I could look back from my seventies perhaps and write about what it was like back here in the early 20s, but I’m worried I won’t actually remember the details so I do it now. Happy to have a part-time job to remind me that life goes on as I wonder what my future of putting out work and touring will amount to. I sell other people’s books while I try to write another one of my own, listen to other people’s music while I keep working on music of my own, and check vax cards and IDs to place a beer in front of customers happy to stroll around in this beautiful place I call home.
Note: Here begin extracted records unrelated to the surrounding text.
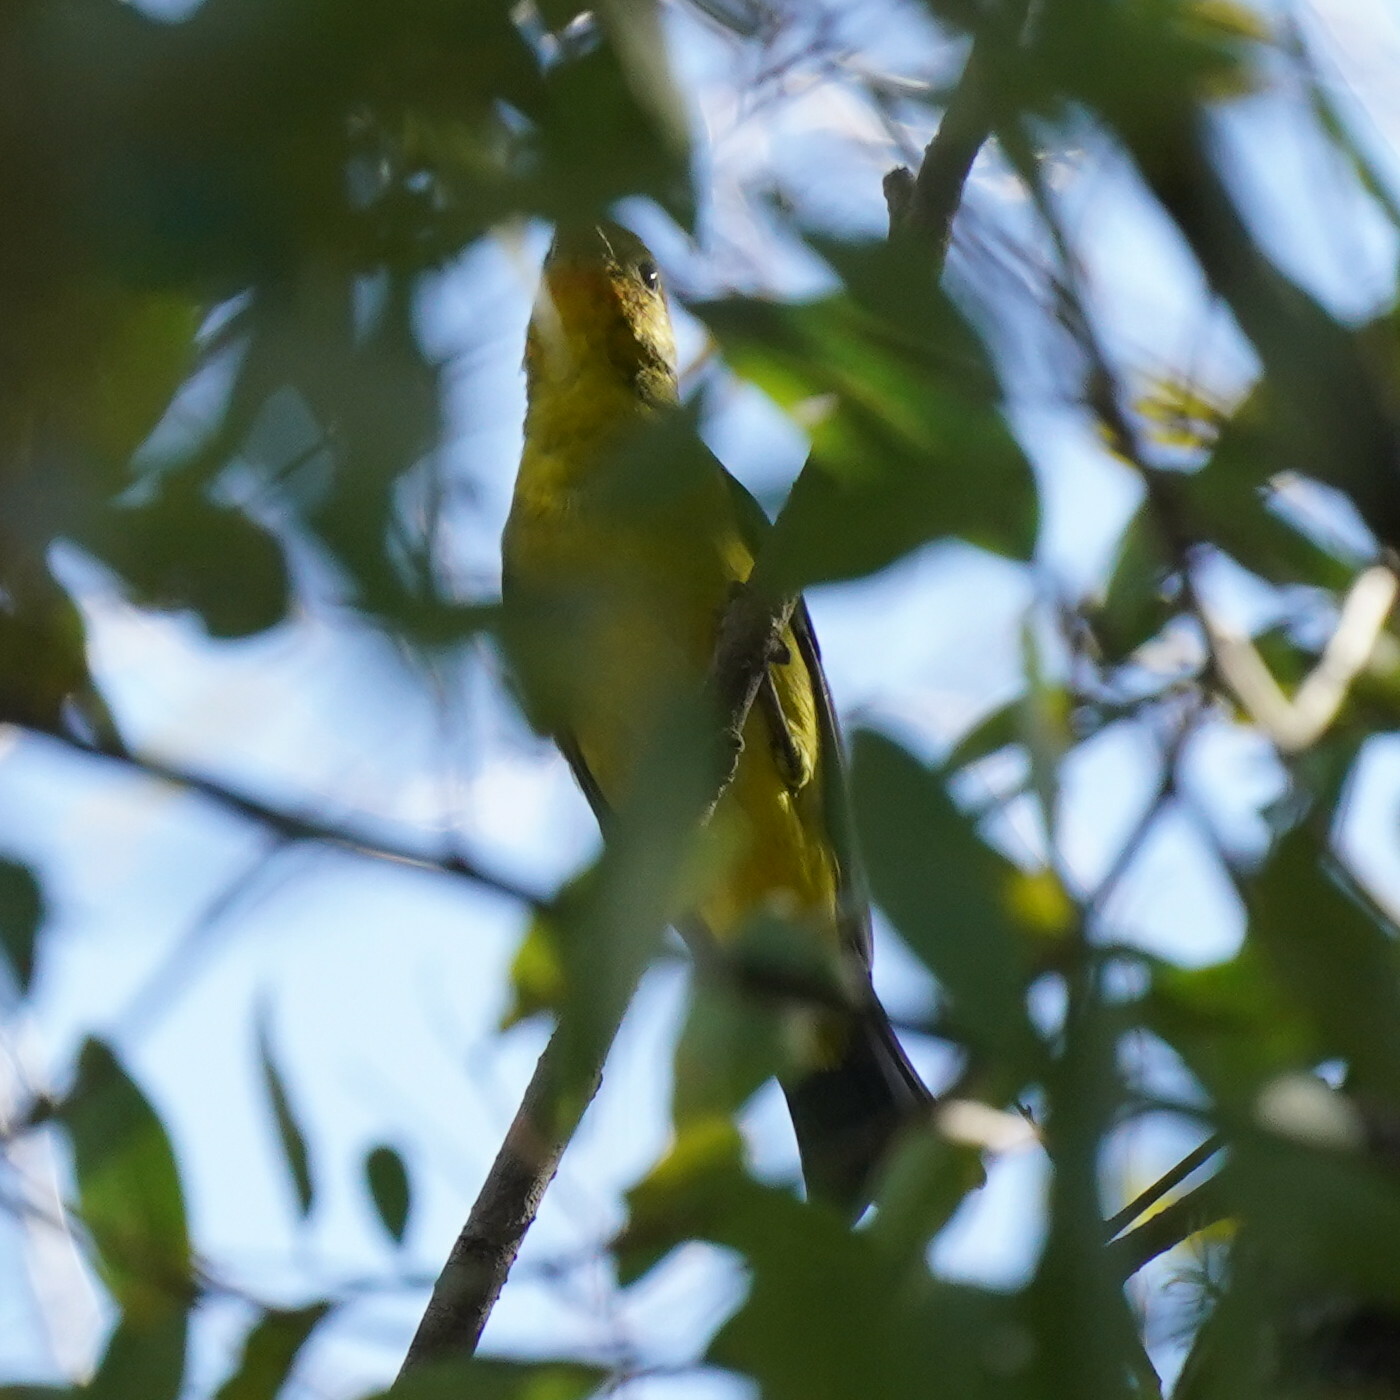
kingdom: Animalia
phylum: Chordata
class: Aves
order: Passeriformes
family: Cardinalidae
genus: Piranga
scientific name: Piranga ludoviciana
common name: Western tanager
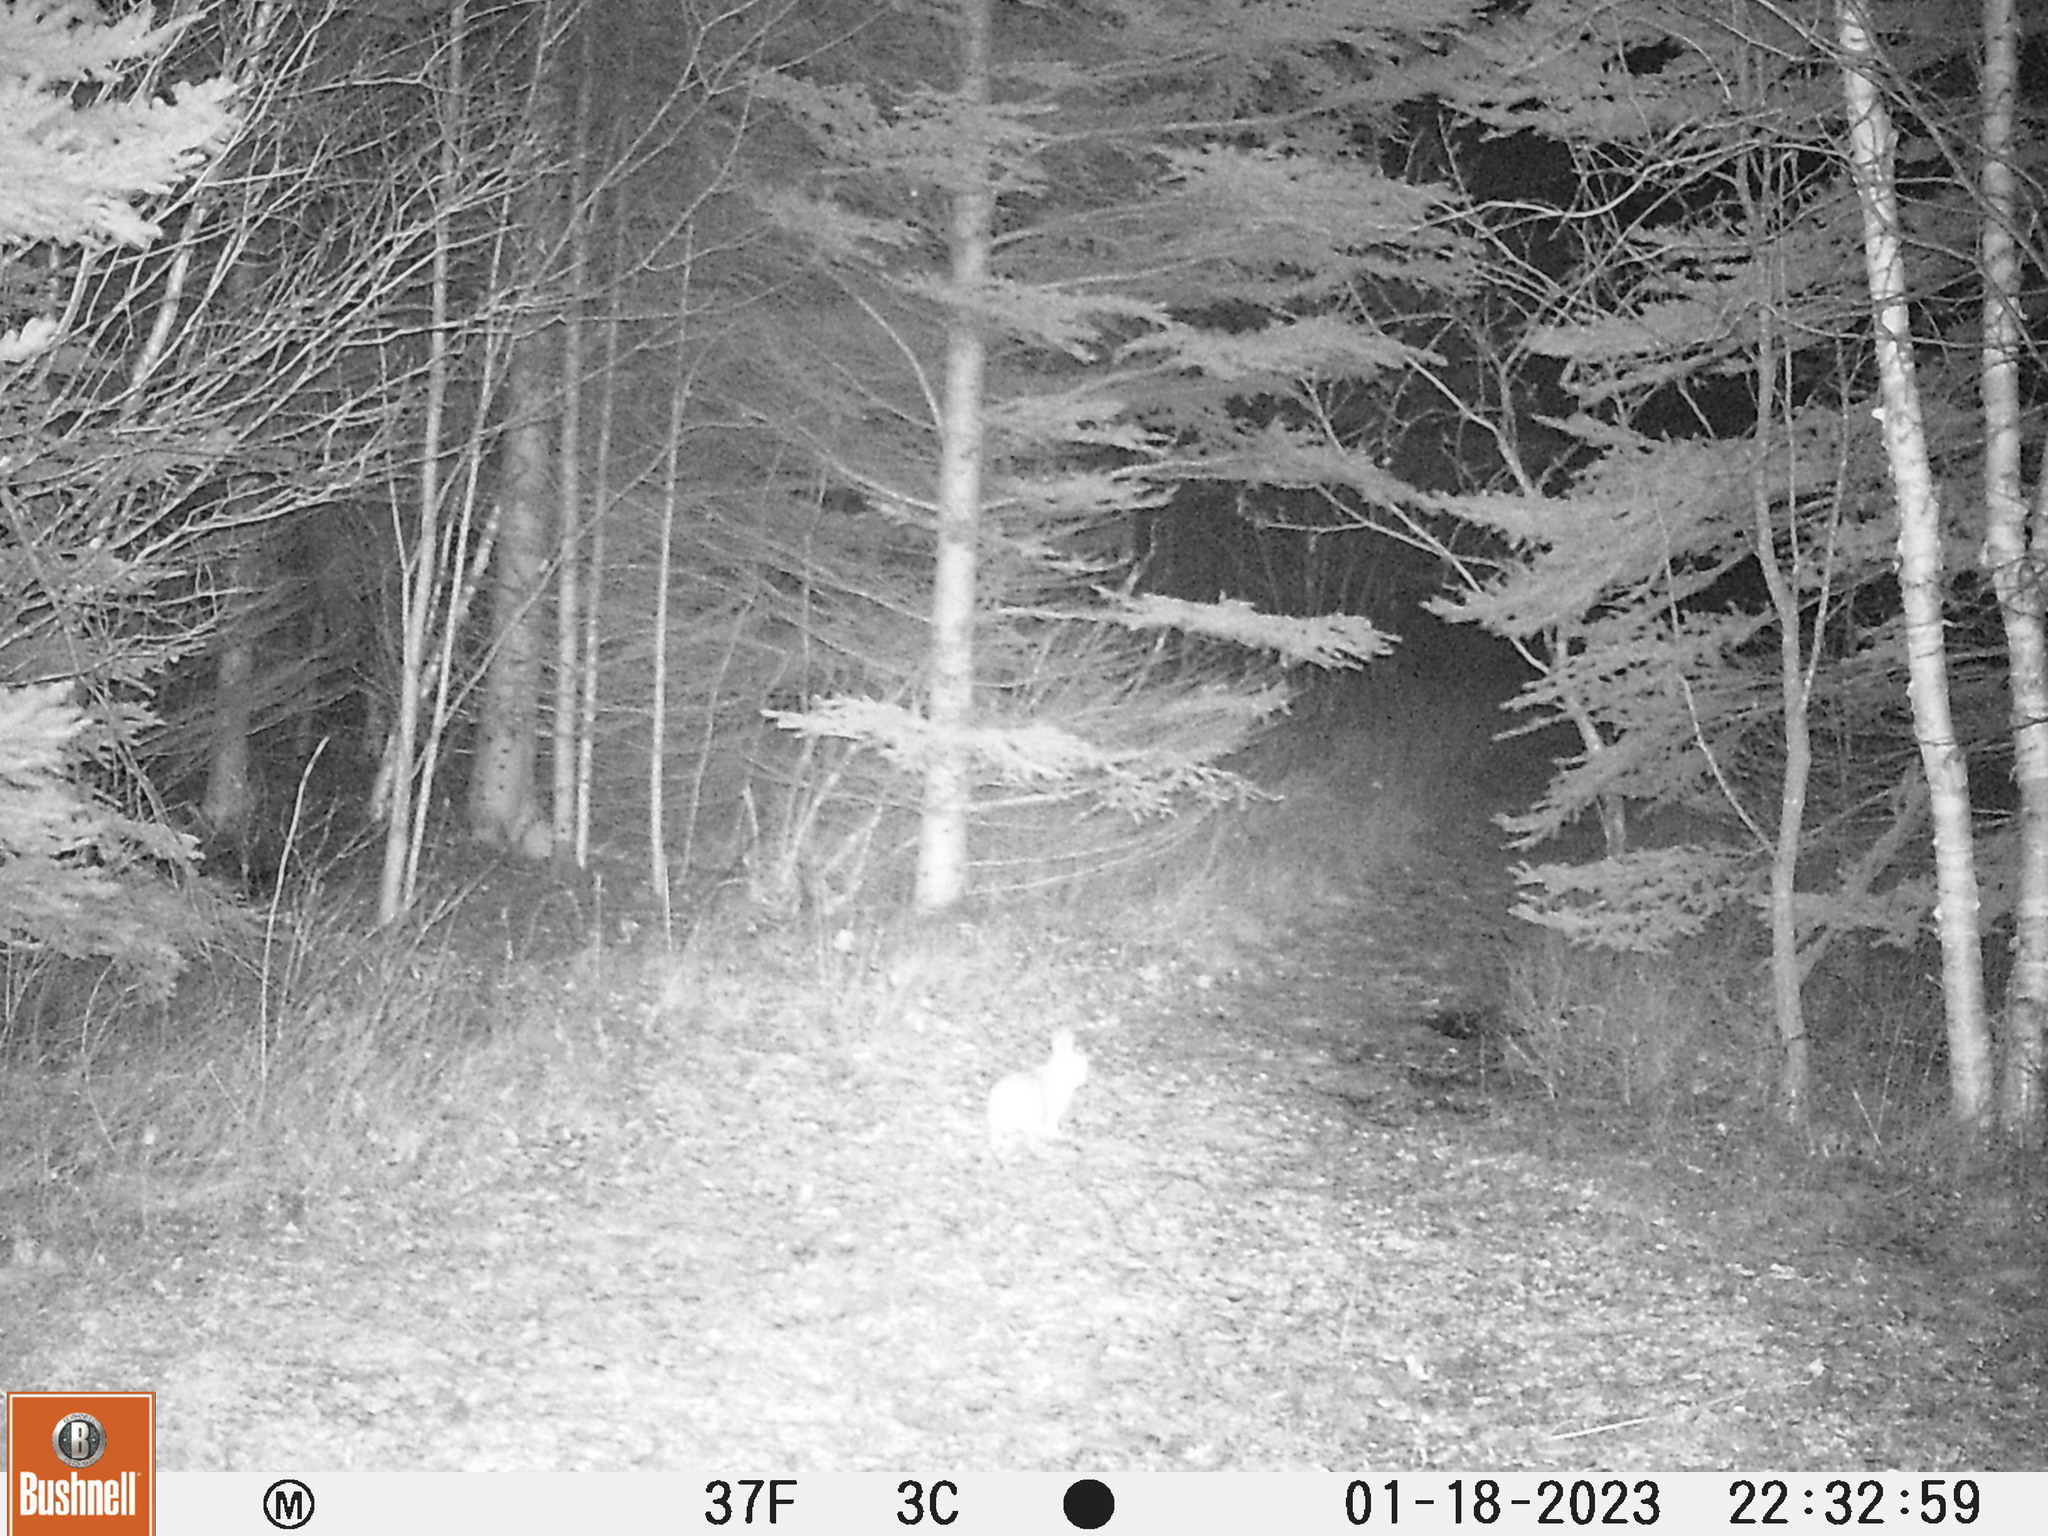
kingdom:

“Is there anywhere to eat?” they ask. “Is there anything good we should see? Is the parking really free?” I nod and smile beneath my mask, happy to help share a little joy.

Thanks for reading and/or subscribing, I really appreciate it. Here’s to a brighter New Year!

23 thoughts on “Free Parking

  1. Apryl Wimes

    I’m am happy to see you back at the bookstore/bar and proud that you get to do it with style; amazed that you know all the regulars’ names and no one know that you are famous. In a way that’s good in your home town and it beats staying home. Happy Everything, Amy. I love your wit, warmth and stories.

    1. amyrigby

      I love Driscoll and Auger, they were awesome together! And I find Susannah McCorkle so enchanting, especially her take on that song. She contributed some of her own lyrics. Wish I knew more about her, apparently she had been working on some writing about her own life when she died.

      1. Hal+Davis

        I’m guessing they’re here:

        https://archives.nypl.org/mus/20354

        New York Public Library
        Susannah McCorkle papers
        1946-2001

        The Papers cover all aspects of McCorkle’s professional singing and writing careers as well as her personal life. … published and unpublished writings and journals, including unpublished novellas and a memoir of her early singing career;

  2. Andy Smallman

    Just a quick note to say that, as a former bookstore employee who enjoyed the ordinary interactions with regulars, that I very much appreciated reading this. It was like accessing a time machine. A happy ordinary and thoughtful new year to you. –Andy (Seattle)

    1. amyrigby

      Thank you Andy! I’m so glad I’ve written down many bookstore moments from over the years as they blur and I might otherwise forget them – I would like to compile them! Happy New Year to you too.

  3. clarke

    very sweet writing, here, and retail is the strangest thing to be on the wrong side of! all the best that ’22 can offer!! xxxcm

    1. amyrigby

      Ha ha! It must be the bar aspect that demands there be music – there’s nothing worse than people sitting in grim silence drinking a beer (for me anyways. Unbearable! Now a library, that’s a temple and should be silent)

  4. don dixon

     “like waiting on people in your underwear” is the greatest phrase ever written…

    jeez, Amy, you just keep getting better!

    >

  5. Michael Murphy

    Thanks, Amy, for the wonderful glimpse into one of your days. I live in a place that has changed, too. It was a sleepier tourist town 48 years ago – I guess I should be happy that it didn’t really explode in popularity till the last ten or so. Was talking to my wife the other night about how details of the earlier years ought to get written down before age clouds our memories. Cheers and best wishes for a great new year.

    1. amyrigby

      Thanks so much Michael. I think this is the longest I’ve lived anyplace since I left my parents’ house in Pittsburgh in 1976. So it’s a whole new thing to watch the changes pile up, even just watching neighbor kids go from little kids to teenagers! I am so glad I’ve written blogs through it all so I can revisit and remember. Happy new year to you!